Pre-Removal Wyandot settlement traces in Central Ohio
Some work-related travel took me between St. Clairsville and Findlay last week. I planned out my return route so as to take me past Upper Sandusky, location of a Wyandot settlement from the Revolutionary War period to Removal in 1842.
I am vaguely aware of the importance of the Wyandot in the political and military affairs of the Old Northwest, and that they and the Cherokee were in conflict during the mid-18th century. In truth, they may well be the Iroquoian group about whom I know the least. I find that learning about settlement pattern stuff is the best way for me to begin to get a grip on any group’s social life and history. It’s helpful to me on paper and all the more so up close and personal.
With that in mind, feel free to enjoy the following photos from the couple of hours I spent piddling around Upper Sandusky last Wednesday (06 May 2015).
The terrain upon which the settlements of Tarhe’s Town, Crane Town, and Upper Sandusky were seated were defined on the east by the Sandusky River and on the west by its tributary Tymochtee Creek.
A quick lit search for an etymology turned up variations of “stream encircling a prairie.” I PMed Craig Kopris for his thoughts on the etymology. They included the following:
I’d guess tayowahtih as a potential phonemicization.
Hewitt has yĕⁿ-khyo-măˊ-teʼ “small stream.” -kyǫw- is a root for “creek,” though I’m not sure why the k is missing in the placename. It’s not the semireflexive [-t-] because it shows up on simple nouns.
yakyǫwaʔyeh is “on/in/to the creek.” Assuming tayǫwahtih is tayǫwatih instead, it could be “beyond the creek” or “on the other side of the creek.” Cf Tionontati “beyond the hills” and Schenectady “on the other side of the pines.”
Indian Mill Park
The contemporary Indian Mill Park is located near the site of the mill used by the Upper Sandusky Wyandot settlement from 1820 until Removal.
Wyandot Mission Church
In 1816 a young African-American man named John Stewart established a Methodist mission amongst the Wyandot of Upper Sandusky. A mission church was constructed there in the year following his death. The structure was restored in 1889 and added to the National Register of Historic Places in 1976.
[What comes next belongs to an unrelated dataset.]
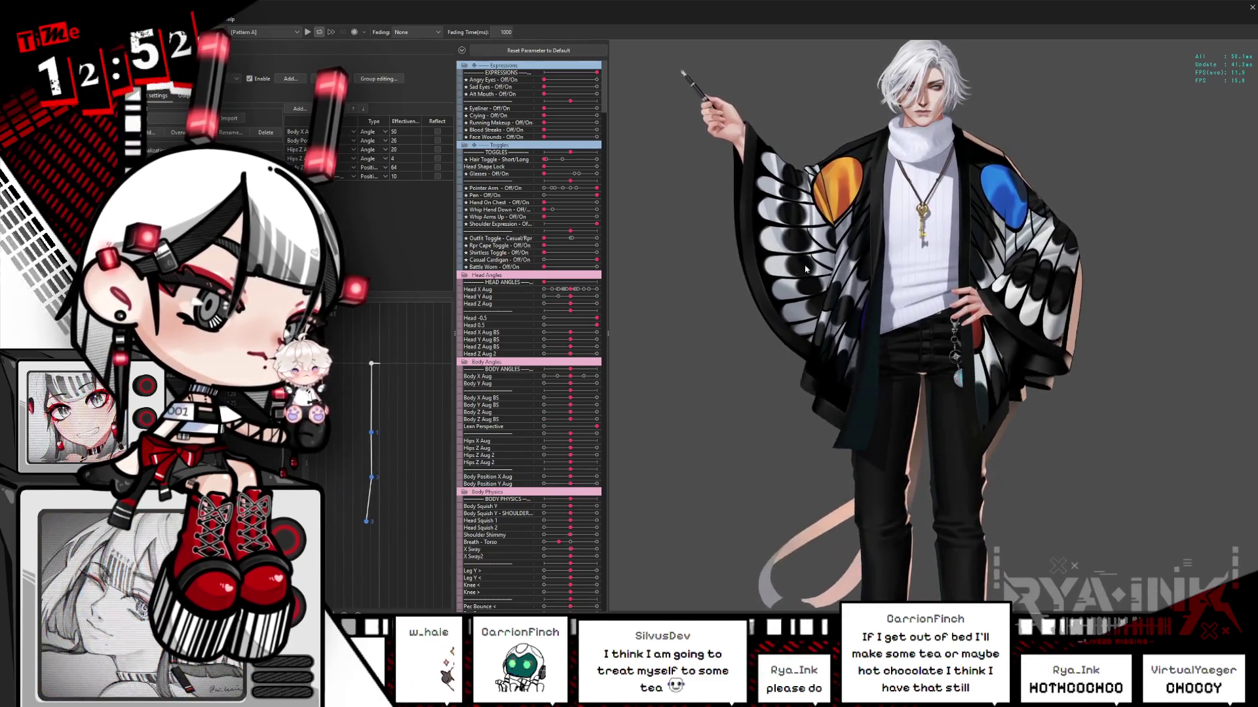
click(1250, 8)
Garrad, Charles, William Fox, and Jean-Luc Pilon. Petun to Wyandot: the Ontario Petun from the sixteenth century. Mercury Series.; Archaeology Paper (Canadian Museum of History) 174. [Gatineau, Québec] : Canadian Museum of History ; [Ottawa] : University of Ottawa Press, 2014.
Hewitt, J.N.B. “Huron.” In Handbook of American Indians North of Mexico. Part 1, edited by Frederick Webb Hodge, 584–91. BAE Bulletin 30. Washington, D.C.: Government Printing Office, 1907.
Kopris, Craig Alexander. “A grammar and dictionary of Wyandot.” Ph.D. diss., State University of New York at Buffalo, 2001.
Tanner, Helen Hornbeck. “Cherokees in the Ohio Country.” Journal of Cherokee Studies 3, no. 2 (Spring 1978): 94–102.
Tooker, Elisabeth. “Wyandot.” In Handbook of North American Indians, vol. 15: Northeast, edited by Bruce G. Trigger, 398–406 [consolidated volume Bibliography, pp.807–90]. Washington, D.C.: Smithsonian Institution, 1978.
Walsh, Martin W. “The ‘heathen party’: Methodist observation of the Ohio Wyandot.” American Indian Quarterly 16, no. 2 (Spring 1992): 189–211.